# Available bunnies in WA state



## Scooterbug (Jan 22, 2011)

I don't have pictures of everyone yet, not everyone is yet available either, but I thought I would simply post them so I could get the word out ahead of time. I am in Western Washington, and the rabbits will go on a contract, and will be returned to me if it doesn't work out. I also like updates, to make sure all is well. 

Brody: an approx. 4 year old Mini Rex buck who is set to be neutered at the beginning of February. I got him from a livestock sale to keep him from being bought as food. He is sweet but shy, but with consistent handling will come around. He has "TANK" tattooed in his ear. $60 adoption fee.


----------



## Nancy McClelland (Jan 22, 2011)

very cute, can you mail him to us--just kidding. Shouldn't be a problem. Always thought Otters were gorgeous. Good luck.


----------



## tommysmommy (Feb 17, 2011)

Hi there, 

I am new here and have been doing my research before we decide on adopting a bunny. I am located in Tacoma, Wa. Is that very far from you? If it's not TOO far, I would love to hear about more of the bunnies you have available for adoption!

Thanks! =)


----------



## Scooterbug (Feb 17, 2011)

Hi tommysmommy!

I'm only about 40 minutes from Tacoma, so thats not far at all. If I can figure out how to send you a message I'll give you my email and phone number.


----------

*Materials provided*:
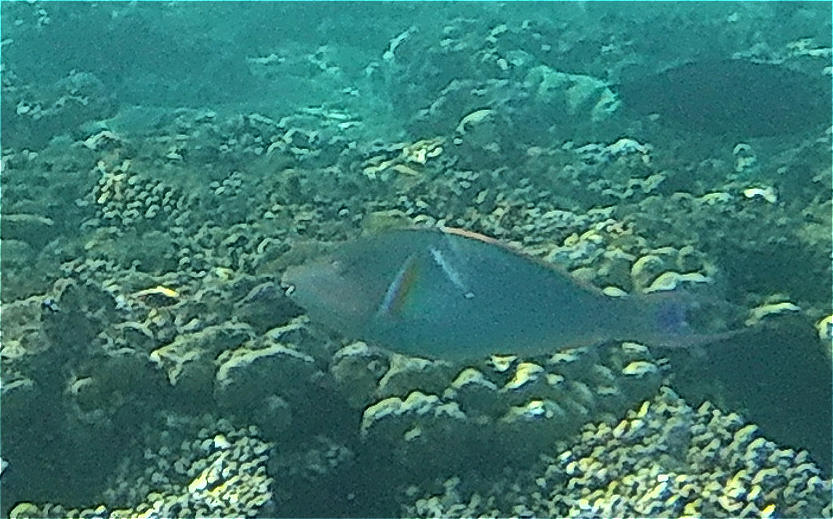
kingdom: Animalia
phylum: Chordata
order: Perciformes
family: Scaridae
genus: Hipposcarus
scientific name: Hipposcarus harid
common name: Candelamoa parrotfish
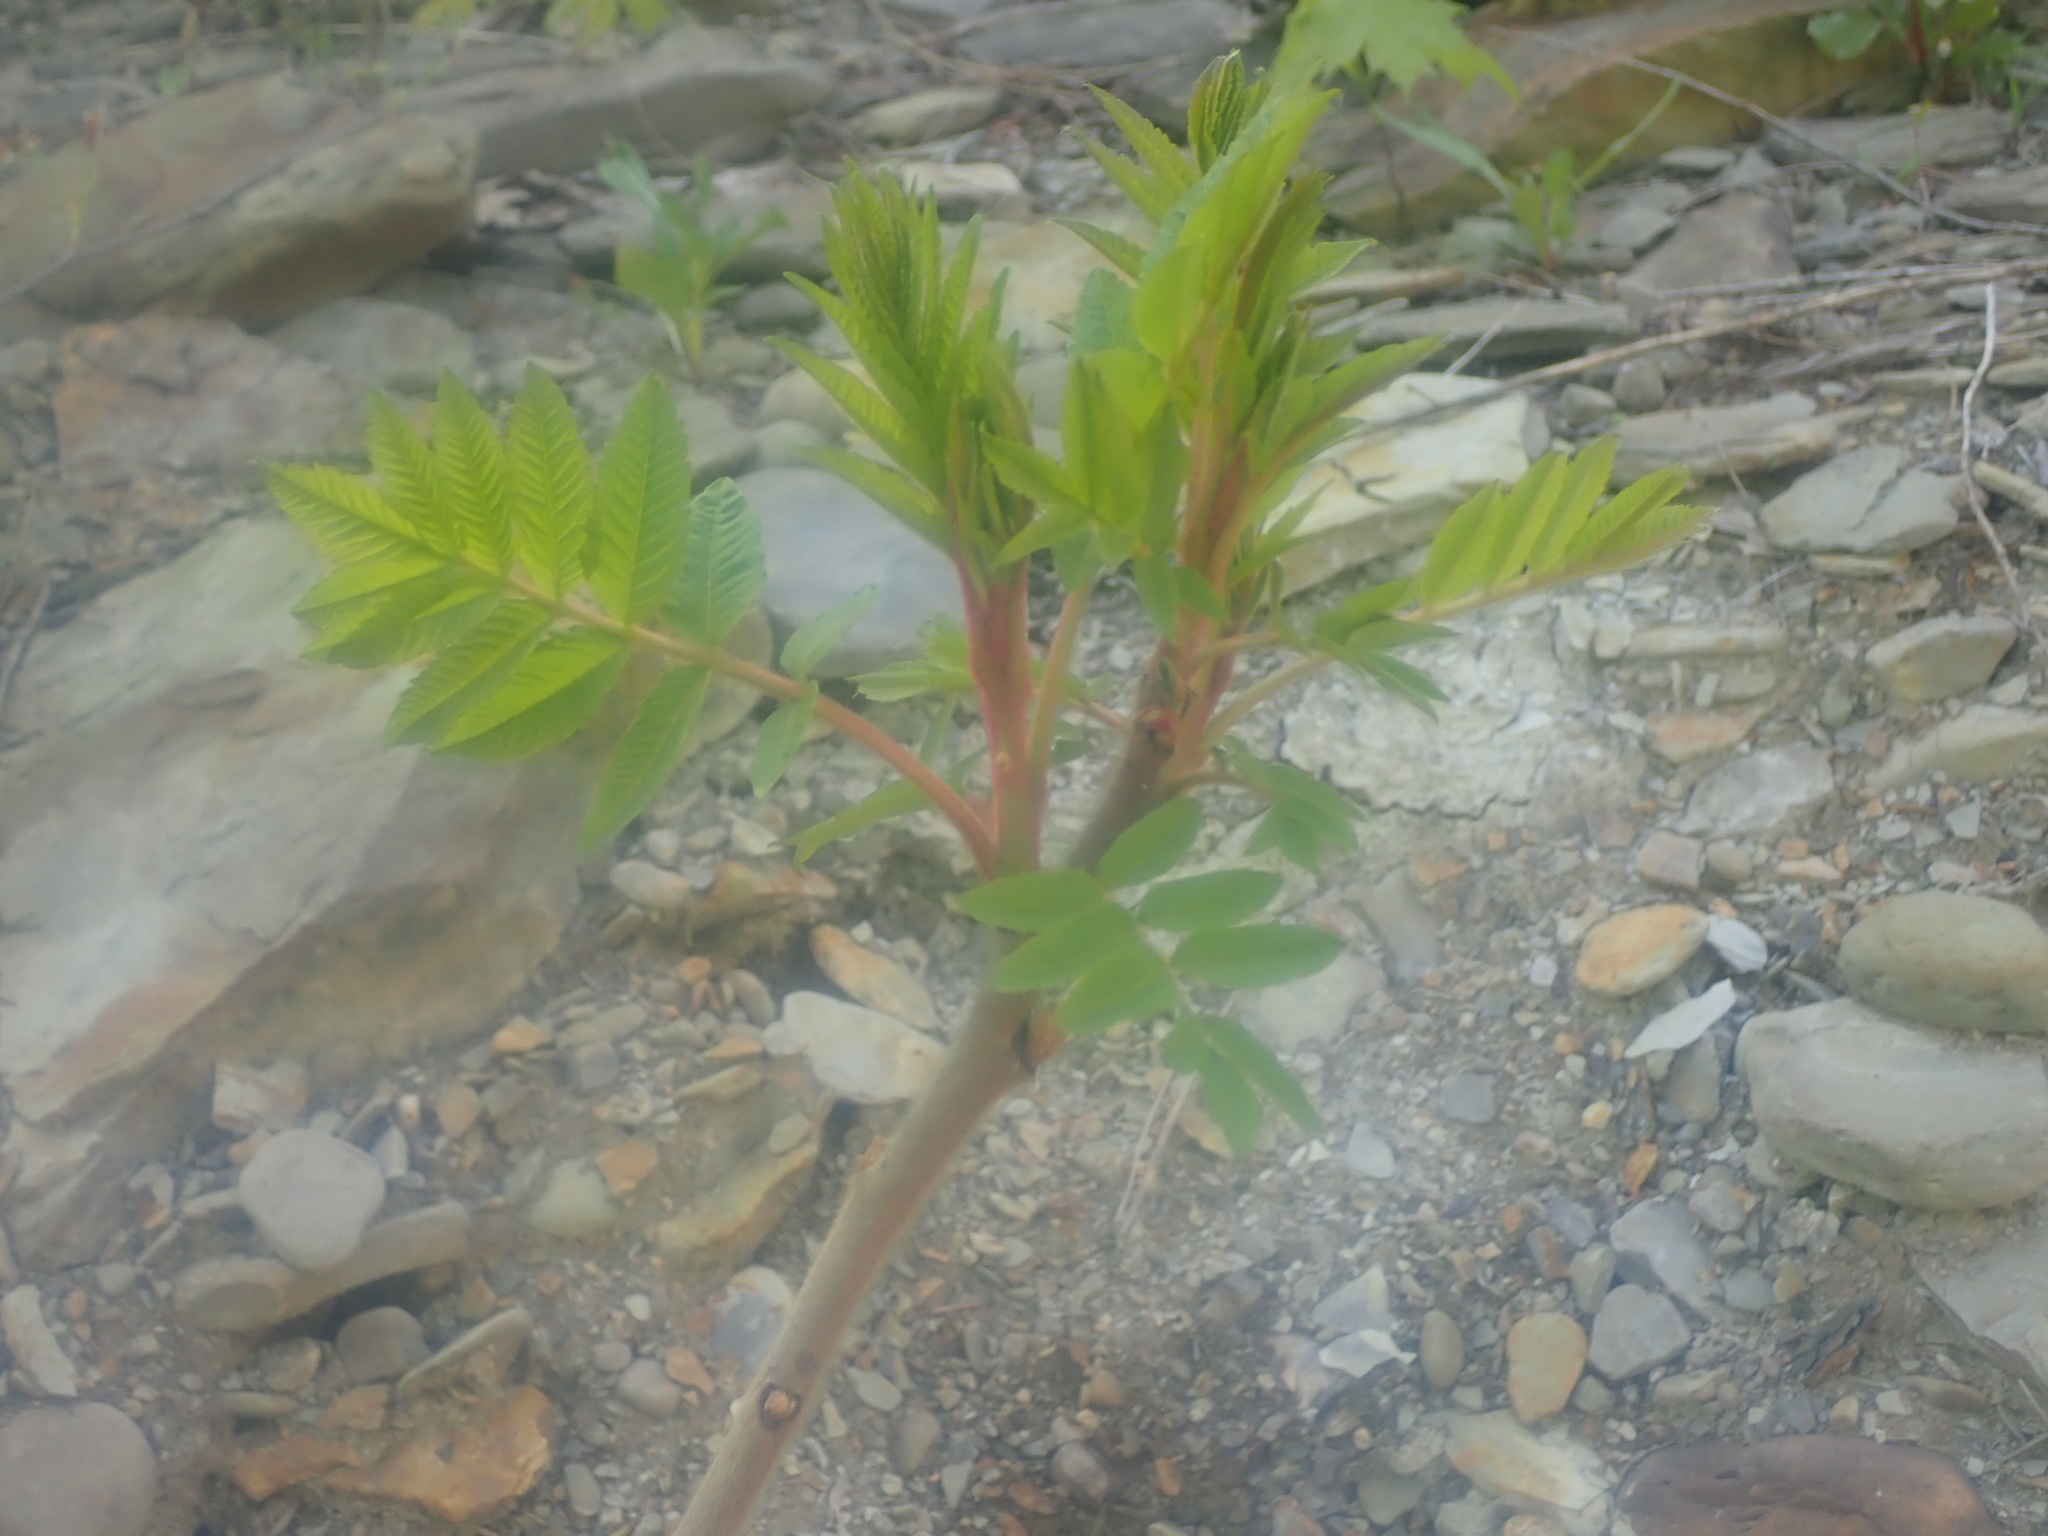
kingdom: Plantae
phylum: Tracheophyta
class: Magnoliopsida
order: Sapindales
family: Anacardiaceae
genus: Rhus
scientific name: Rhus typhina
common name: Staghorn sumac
* * *
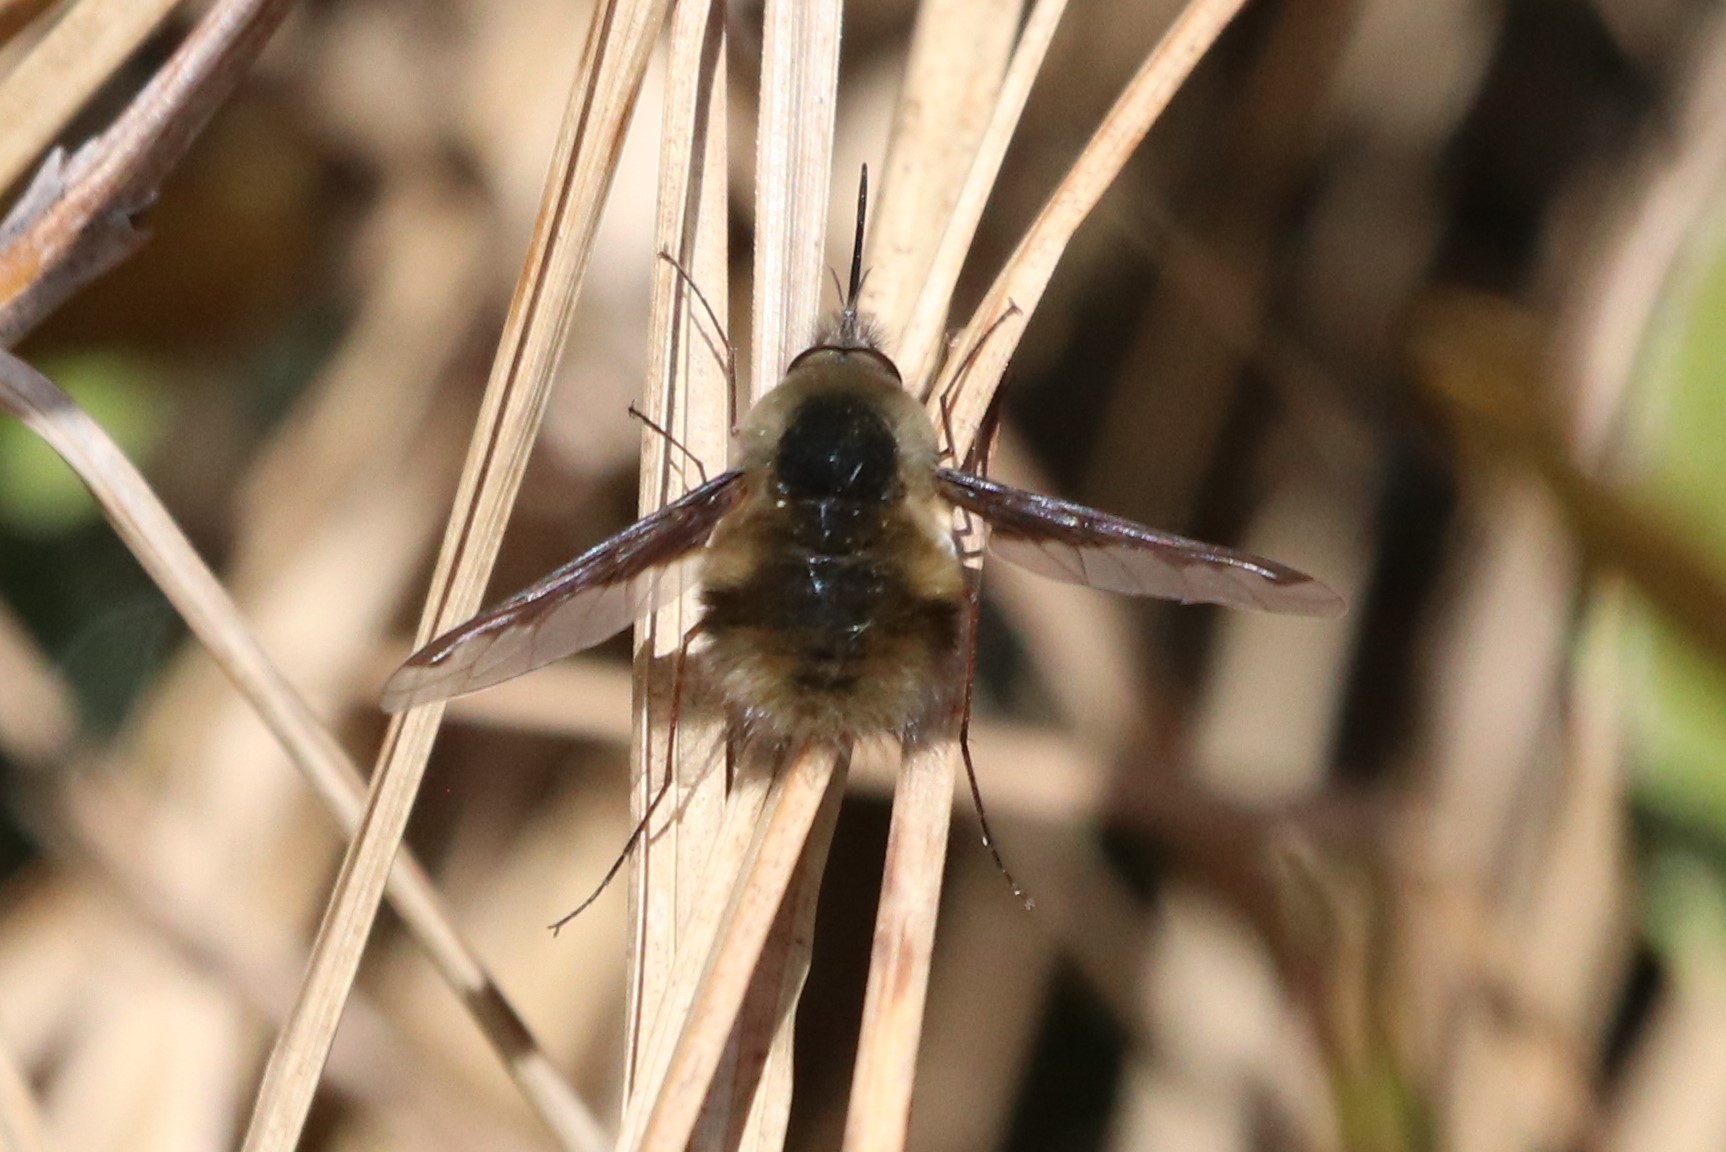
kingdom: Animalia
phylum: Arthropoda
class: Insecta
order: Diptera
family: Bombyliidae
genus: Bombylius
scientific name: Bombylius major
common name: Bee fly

*Problems*:
1/ According to the forum thread, what word is tattooed in Brody's ear?
2/ Echo the lines of the records starting at the line containing "family: Scaridae" and ending at the line containing "scientific name: Rhus typhina". Leave out the pictures.

*Problem solutions*:
1/ "TANK"

2/
family: Scaridae
genus: Hipposcarus
scientific name: Hipposcarus harid
common name: Candelamoa parrotfish
kingdom: Plantae
phylum: Tracheophyta
class: Magnoliopsida
order: Sapindales
family: Anacardiaceae
genus: Rhus
scientific name: Rhus typhina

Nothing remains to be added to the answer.